I saw this restoration of relationship with the land in a tiny town on the coast of Ecuador. They named it after the river, Río Muchacho, which isolated the community from the rest of the world, it seemed. An impoverished area yet overflowing with fertility. Children danced and sang songs in the school where they learned the delight of reading and the ecstasy of cultivating both their minds and the ground on which they stood. The parents shared what they had, working together in the fields, unafraid of the nonexistent toxins. They used the materials around them, shunning plastic and embracing shells of the nuts, sheaths of the fruit, and stems of the trees, which would later decay and regenerate, cycling forever. The sun was their comrade, shining in their lives and on the work of their hands, giving them energy. This sight enlivened me and sparked vision in my heart. The soil proved to be rich, and so became their lives; they were richly blessed.

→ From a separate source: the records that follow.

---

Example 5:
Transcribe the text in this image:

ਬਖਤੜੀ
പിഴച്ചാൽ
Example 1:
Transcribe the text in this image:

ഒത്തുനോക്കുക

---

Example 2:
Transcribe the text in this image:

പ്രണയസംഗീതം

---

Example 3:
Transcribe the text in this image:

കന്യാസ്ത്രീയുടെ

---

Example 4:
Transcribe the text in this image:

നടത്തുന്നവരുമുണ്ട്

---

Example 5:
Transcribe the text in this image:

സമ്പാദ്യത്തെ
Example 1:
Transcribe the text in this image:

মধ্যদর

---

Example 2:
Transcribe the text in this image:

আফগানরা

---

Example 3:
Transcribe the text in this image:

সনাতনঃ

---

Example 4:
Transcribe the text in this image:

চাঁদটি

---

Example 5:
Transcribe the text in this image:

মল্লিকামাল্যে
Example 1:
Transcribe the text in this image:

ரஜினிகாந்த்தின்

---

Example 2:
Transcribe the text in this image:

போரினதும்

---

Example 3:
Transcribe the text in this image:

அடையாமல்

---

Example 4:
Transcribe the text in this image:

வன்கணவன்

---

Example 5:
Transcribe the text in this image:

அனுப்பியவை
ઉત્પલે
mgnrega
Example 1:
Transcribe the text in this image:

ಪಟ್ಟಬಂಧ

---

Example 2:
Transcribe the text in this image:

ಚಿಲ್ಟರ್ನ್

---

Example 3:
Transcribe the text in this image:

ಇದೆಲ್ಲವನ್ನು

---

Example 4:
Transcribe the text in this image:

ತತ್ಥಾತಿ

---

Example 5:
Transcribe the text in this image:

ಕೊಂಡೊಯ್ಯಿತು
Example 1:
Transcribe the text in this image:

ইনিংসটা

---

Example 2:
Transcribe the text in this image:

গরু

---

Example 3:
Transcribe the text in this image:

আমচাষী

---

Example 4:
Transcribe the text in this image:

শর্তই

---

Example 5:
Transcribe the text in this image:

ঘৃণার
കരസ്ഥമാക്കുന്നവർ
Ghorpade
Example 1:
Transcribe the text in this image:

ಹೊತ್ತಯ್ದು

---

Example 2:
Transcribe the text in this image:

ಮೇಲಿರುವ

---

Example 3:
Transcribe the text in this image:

I too am so blessed. I have hiked in the Andes Mountains, seen the sunrise over the Sierras, bathed in the moonlight lapping against the shore of the Gulf of Mexico, skied the Continental Divide, swum with fish in their Pacific coral habitat, flown a kite through the meadow that lies across from my home in the Rocky Mountains, a meadow in the mountains, set aside to simply be. There should be more places like that, where nature’s law reigns and humans obey.
Our response to the blessings around us should not be a curse, but adoration to the One who blesses. Our nurturing of nature is our act of worship. The ethics of the environment are God-centric, and so mine are too. Nature is so necessary. We need it. Us and our world, we’re the same, in a way. Created for the same purpose, just different roles. We try to prove ourselves to others, but it’s God who proves Himself through us. It’s for His glory. So we rest on the design of the Designer, and the Sustainer uses us to sustain our environment. We need sustainability, I cry. Just say the word, and maybe we’ll try.